Frederick caught up his gun.
"Ah, I know," murmured his mother, recovering from her alarm, after a moment's reflection, "it is Jean François. He was to search for you in one side of the grove while I searched in the other."
"Is that you, Jean François?" she called out, cautiously.
"Yes, Madame Bastien," replied the worthy farmer, who was not yet visible but who could be distinctly heard forcing his way through the branches. "I did not find M. Frederick."
"My son is here, Jean François."
"I am glad of it, Madame Bastien, for I just heard voices over by the lake and think some of the gamekeepers must be making their rounds," said the worthy farmer, stepping into the clearing.
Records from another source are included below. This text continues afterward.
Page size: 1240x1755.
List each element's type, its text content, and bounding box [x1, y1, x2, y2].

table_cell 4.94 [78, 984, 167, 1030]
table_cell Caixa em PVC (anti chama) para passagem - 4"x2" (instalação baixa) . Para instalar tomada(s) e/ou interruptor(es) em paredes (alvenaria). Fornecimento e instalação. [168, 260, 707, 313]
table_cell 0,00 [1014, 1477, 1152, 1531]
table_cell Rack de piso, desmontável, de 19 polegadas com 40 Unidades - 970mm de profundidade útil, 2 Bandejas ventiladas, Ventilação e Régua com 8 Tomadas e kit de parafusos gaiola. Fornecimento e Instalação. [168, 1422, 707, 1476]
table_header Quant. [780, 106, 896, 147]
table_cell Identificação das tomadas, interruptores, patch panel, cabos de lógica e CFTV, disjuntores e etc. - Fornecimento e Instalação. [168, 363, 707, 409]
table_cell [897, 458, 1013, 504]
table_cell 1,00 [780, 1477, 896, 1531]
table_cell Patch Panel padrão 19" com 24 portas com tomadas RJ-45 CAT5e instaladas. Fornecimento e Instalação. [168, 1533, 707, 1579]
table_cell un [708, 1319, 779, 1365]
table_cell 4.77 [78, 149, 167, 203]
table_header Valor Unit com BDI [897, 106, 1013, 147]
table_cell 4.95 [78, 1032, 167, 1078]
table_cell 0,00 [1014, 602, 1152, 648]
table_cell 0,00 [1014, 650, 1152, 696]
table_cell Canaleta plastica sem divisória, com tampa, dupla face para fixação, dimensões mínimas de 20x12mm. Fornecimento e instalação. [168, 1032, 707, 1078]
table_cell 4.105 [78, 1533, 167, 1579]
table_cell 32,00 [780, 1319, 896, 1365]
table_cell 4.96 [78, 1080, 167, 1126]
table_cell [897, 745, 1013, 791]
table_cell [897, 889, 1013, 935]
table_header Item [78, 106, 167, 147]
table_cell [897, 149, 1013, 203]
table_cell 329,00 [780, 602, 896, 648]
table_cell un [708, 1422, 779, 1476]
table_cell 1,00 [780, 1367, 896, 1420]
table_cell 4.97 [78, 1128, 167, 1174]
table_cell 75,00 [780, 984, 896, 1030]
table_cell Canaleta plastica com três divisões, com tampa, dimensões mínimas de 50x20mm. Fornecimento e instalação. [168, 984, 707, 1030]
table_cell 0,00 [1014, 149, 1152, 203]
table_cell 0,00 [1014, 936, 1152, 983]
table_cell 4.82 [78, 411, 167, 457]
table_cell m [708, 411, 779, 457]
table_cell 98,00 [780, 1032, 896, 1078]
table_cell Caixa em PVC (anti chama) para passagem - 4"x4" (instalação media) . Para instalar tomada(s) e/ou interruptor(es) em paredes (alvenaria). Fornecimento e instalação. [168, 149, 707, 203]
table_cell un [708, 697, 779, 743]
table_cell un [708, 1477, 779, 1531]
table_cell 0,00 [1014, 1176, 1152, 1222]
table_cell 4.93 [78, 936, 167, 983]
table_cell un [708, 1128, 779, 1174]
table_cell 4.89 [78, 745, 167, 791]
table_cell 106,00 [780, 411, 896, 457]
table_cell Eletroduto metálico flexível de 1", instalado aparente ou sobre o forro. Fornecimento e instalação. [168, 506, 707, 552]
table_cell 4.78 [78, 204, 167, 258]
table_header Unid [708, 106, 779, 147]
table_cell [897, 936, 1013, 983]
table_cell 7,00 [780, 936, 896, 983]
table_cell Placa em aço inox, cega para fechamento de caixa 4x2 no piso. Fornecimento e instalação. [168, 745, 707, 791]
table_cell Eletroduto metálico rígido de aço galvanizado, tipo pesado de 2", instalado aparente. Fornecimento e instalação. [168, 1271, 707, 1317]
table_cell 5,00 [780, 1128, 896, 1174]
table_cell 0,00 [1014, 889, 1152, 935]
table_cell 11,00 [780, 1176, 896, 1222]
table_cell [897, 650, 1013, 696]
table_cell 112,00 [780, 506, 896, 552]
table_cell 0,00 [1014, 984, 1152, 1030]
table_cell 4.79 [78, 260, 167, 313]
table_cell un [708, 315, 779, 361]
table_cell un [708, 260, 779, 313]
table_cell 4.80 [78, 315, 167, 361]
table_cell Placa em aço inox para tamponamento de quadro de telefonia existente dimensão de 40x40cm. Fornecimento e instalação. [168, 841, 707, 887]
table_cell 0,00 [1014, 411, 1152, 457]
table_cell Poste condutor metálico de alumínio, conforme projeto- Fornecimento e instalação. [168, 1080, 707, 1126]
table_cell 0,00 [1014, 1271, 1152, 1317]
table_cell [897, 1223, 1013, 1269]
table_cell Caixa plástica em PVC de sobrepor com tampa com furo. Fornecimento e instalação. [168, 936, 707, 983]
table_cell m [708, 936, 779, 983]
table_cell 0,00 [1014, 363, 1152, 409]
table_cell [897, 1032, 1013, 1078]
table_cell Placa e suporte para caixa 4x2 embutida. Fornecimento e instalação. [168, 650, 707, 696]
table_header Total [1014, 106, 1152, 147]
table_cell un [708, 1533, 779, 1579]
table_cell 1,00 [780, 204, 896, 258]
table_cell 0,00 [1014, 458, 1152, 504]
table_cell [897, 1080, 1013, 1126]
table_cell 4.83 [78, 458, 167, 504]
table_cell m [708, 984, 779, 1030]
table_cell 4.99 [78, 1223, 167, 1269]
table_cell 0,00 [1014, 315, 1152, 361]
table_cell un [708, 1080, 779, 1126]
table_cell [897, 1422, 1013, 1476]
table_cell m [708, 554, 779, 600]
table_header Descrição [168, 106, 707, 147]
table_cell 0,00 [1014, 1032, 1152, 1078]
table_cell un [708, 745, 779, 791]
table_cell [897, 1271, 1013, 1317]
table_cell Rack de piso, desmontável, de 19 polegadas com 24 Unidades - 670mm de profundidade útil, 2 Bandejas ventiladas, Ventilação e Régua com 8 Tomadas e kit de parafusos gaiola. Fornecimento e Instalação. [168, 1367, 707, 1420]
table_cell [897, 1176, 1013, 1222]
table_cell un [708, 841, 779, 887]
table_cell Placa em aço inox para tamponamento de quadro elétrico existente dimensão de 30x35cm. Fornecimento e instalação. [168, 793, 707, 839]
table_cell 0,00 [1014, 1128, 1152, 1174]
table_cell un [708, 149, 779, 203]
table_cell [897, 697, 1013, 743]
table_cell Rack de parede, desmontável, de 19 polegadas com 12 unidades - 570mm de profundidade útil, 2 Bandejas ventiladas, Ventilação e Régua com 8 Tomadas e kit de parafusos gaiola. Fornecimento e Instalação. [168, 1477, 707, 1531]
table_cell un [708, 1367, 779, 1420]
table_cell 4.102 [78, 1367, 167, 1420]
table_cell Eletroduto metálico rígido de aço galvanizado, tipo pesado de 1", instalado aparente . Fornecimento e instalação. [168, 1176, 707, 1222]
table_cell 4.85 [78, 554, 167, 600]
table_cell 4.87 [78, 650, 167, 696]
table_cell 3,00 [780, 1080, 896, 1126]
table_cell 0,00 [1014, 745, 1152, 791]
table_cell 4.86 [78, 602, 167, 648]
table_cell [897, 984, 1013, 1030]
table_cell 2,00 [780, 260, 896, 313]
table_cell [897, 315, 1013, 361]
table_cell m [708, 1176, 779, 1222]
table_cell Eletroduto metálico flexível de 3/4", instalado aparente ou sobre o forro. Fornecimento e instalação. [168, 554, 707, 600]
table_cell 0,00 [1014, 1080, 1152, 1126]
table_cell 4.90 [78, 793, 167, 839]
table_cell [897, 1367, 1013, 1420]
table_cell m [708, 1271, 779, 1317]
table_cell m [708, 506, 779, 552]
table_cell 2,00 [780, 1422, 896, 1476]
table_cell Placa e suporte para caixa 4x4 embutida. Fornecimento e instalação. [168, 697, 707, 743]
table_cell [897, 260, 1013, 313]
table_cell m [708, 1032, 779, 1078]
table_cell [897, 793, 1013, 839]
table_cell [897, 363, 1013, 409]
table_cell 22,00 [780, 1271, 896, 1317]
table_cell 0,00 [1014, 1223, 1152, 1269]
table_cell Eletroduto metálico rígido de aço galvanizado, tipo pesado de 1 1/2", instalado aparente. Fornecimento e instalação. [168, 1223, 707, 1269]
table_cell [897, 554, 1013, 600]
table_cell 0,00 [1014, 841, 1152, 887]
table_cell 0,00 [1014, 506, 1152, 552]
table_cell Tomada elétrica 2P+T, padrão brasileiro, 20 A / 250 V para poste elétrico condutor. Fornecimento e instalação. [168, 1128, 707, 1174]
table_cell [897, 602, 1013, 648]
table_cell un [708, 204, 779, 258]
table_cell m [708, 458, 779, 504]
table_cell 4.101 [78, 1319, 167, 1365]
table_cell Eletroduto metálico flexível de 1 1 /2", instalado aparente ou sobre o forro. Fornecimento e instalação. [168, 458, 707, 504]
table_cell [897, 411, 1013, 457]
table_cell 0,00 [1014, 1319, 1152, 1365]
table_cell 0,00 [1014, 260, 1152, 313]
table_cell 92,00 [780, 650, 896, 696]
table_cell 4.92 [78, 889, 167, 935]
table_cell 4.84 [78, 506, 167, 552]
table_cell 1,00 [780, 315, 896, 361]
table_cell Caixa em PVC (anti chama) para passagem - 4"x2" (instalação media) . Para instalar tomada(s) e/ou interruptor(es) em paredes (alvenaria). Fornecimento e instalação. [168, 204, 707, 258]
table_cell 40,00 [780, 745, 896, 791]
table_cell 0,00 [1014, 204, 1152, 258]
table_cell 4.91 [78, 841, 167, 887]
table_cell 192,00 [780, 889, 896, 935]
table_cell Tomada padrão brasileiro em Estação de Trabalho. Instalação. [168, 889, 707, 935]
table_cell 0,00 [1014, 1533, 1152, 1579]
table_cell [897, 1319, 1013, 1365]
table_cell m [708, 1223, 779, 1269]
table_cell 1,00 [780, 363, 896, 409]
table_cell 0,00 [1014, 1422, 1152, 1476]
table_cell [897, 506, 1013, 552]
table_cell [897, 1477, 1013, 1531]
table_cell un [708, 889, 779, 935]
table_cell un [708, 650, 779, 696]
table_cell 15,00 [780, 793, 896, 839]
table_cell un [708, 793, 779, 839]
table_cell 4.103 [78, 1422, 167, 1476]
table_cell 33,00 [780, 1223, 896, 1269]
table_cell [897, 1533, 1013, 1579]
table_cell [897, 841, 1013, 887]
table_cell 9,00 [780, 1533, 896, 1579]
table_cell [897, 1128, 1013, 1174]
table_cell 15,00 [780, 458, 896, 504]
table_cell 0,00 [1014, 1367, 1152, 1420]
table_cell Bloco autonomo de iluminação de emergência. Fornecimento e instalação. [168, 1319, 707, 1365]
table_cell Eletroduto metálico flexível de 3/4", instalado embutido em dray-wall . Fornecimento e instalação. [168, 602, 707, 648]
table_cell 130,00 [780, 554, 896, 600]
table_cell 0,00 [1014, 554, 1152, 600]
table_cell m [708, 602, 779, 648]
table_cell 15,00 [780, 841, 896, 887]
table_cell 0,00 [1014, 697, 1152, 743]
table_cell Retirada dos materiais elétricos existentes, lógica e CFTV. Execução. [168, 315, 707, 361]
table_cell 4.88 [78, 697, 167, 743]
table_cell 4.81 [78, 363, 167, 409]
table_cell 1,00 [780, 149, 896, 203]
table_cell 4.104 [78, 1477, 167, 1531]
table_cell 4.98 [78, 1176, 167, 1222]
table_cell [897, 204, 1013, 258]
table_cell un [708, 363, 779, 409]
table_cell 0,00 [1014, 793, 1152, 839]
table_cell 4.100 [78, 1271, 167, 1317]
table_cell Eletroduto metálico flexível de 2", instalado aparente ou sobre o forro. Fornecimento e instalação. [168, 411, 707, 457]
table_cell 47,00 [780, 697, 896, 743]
Frederick, in spite of the violence of his animosity, dared not repeat the threats he had just uttered before his mother, so, taking his gun under his arm, he silently and gloomily prepared to follow Madame Bastien.
On reaching the farmer's cottage that worthy man insisted upon harnessing his horse to his cart and taking Marie and her son home, and she accepted his offer, being too much overcome with fatigue and emotion to be capable of walking such a distance.
They had reached home about nine o'clock in the evening and Frederick had scarcely entered the house before he tottered and fell unconscious upon the floor. This swoon was followed by a severe nervous spasm which terrified his mother beyond expression, but with old Marguerite's assistance she did everything she could for her son, who was carried into his own room and put to bed.